Predictability of the Survival using Prognostic Index (PI) of Patients with Epithelial Ovarian Cancer.
- Author:
Sam Hyun CHO
;
Seung Ryong KIM
;
Hyang MOON
;
Jai Auk LEE
;
Youn Yeoung HWANG
;
Young Jin MOON
;
Joong Sik SHIN
;
Kyung Tal KIM
;
Chang Young CHUNG
- Publication Type:Original Article ; Clinical Trial
- Keywords:
Ovarian cancer;
Prognostic factors;
Survival;
Prognostic index(PI)
- MeSH:
Ascites;
Blood Platelets;
Drug Resistance;
Drug Therapy, Combination;
Gynecology;
Humans;
Neoplasm Metastasis;
Neoplasm, Residual;
Obstetrics;
Ovarian Neoplasms*;
P-Glycoprotein;
Plasminogen;
Plasminogen Activator Inhibitor 1;
Prognosis;
Proportional Hazards Models;
Survival Rate
- From:Korean Journal of Gynecologic Oncology and Colposcopy
1999;10(2):173-182
- CountryRepublic of Korea
- Language:Korean
-
Abstract:
OBJECTIVES: To predict of the survival of patients with epithelial ovarian cancer, multivariable analysis was done to identify variables with independent prognostic factors.
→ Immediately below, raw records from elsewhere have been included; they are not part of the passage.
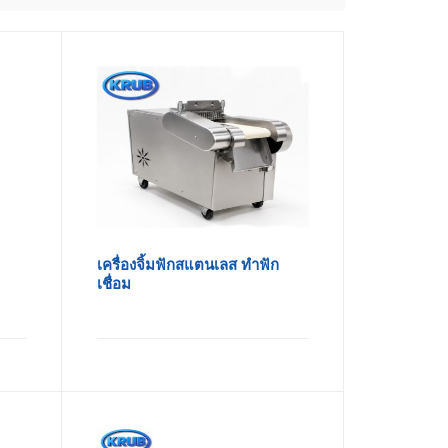
เครื่องจิ้มฟักสแตนเลส ทำฟัก
เชื่อม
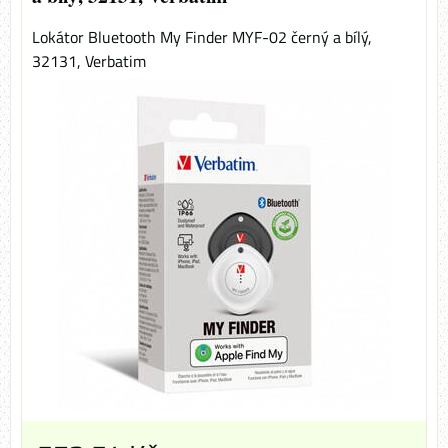
Lokátor Bluetooth My Finder MYF-02 černý a bílý,
32131, Verbatim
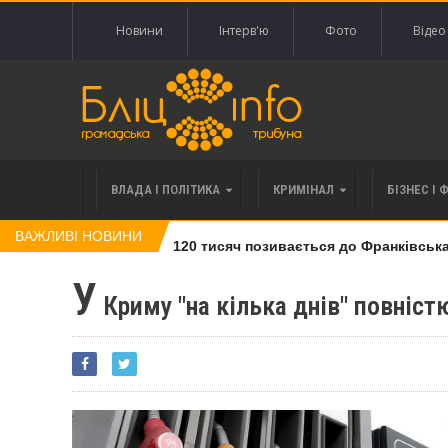
Новини
Інтерв'ю
Фото
Відео
ВЛАДА І ПОЛІТИКА
КРИМІНАЛ
БІЗНЕС І 
ВАЖЛИВІ НОВИНИ
влі права вимоги за 120 тисяч позивається до Франківська на
У
Криму "на кілька днів" повніс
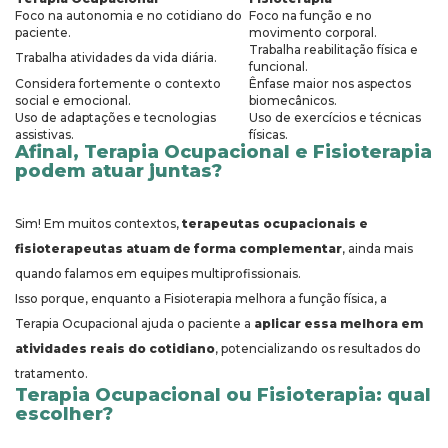
Foco na autonomia e no cotidiano do
Foco na função e no
paciente.
movimento corporal.
Trabalha reabilitação física e
Trabalha atividades da vida diária.
funcional.
Considera fortemente o contexto
Ênfase maior nos aspectos
social e emocional.
biomecânicos.
Uso de adaptações e tecnologias
Uso de exercícios e técnicas
assistivas.
físicas.
Afinal, Terapia Ocupacional e Fisioterapia
podem atuar juntas?
Sim! Em muitos contextos,
terapeutas ocupacionais e
fisioterapeutas atuam de forma complementar
, ainda mais
quando falamos em equipes multiprofissionais.
Isso porque, enquanto a Fisioterapia melhora a função física, a
Terapia Ocupacional ajuda o paciente a
aplicar essa melhora em
atividades reais do cotidiano
, potencializando os resultados do
tratamento.
Terapia Ocupacional ou Fisioterapia: qual
escolher?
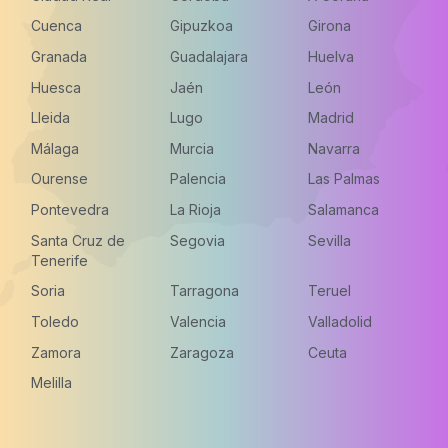
Cuenca
Gipuzkoa
Girona
Granada
Guadalajara
Huelva
Huesca
Jaén
León
Lleida
Lugo
Madrid
Málaga
Murcia
Navarra
Ourense
Palencia
Las Palmas
Pontevedra
La Rioja
Salamanca
Santa Cruz de
Segovia
Sevilla
Tenerife
Soria
Tarragona
Teruel
Toledo
Valencia
Valladolid
Zamora
Zaragoza
Ceuta
Melilla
Based on materials from 191 clinical trials performed by Department of Obstetrics and Gynecology, Hanyang University Hospital, we constructed a prognostic index (Pp with considerable predictive power for long-term survival of patients with epithelial ovatian cancer treated with cis-platin based combination chemotherapy, METHODS: On identifying variables with independent prognostic value, statistical analysis were performed with clinicopathologic variables including age, FIGO stage, histologic subtype, histologic grade, residual tumor, presence of ascites, pretreatment levels of hemoglobin, platelet, and tumor markers(CA 125, CA 19-9). We also analyzed biological variables using immunohistochemical staining for GST-pie (glutathione-s-transferase-pie), p-glycoprotein, and MT (metallothinein) as a drug resistance and uPA (urokinase type plasminogen activator), PAI-1 (plasminogen activator inhibitor-l), nm23 (nonmetastatic gene 23) as a tumor invasion and metastasis. In addition, univariable analysis was performed followed by multivariable analysis using Coxs proportional hazards model to identify variables predictive of poor prognosis. Prognostic index (PI) was calculated based on sum of individual beta-coefficient of the most important independent prognostic value. RESULTS: With univariable analysis, age, FIGO stage, histologic grade, histologic subtype, presence of ascites, residual tumor, initial value of CA 125, MT, uPA, and PAI-1 were found to predict of patients survival. In the multivariable analysis and proportional hazard model, the pretreatment characteristics needed for the calculation of the PI are the age, the site of metastases expressed as stage, the histologic subtype, the size of residual tumor, the histological grade, and the presence of ascites. In the subgroup comprising the 10% of the patients with the best prognosis, 5-year survival rate was 78.9%, whereas in the subgmup comprising the 10% with the poorest prognosis, 5-year survival rate was 7.1%, which illustrates the large variability of the prognosis among patients. CONCLUSIONS: The PI was found to retain its value after response was achieved. The information provided by the PI can be expected to be useful in treatment planning and the proper stratification of patients in clinical trials.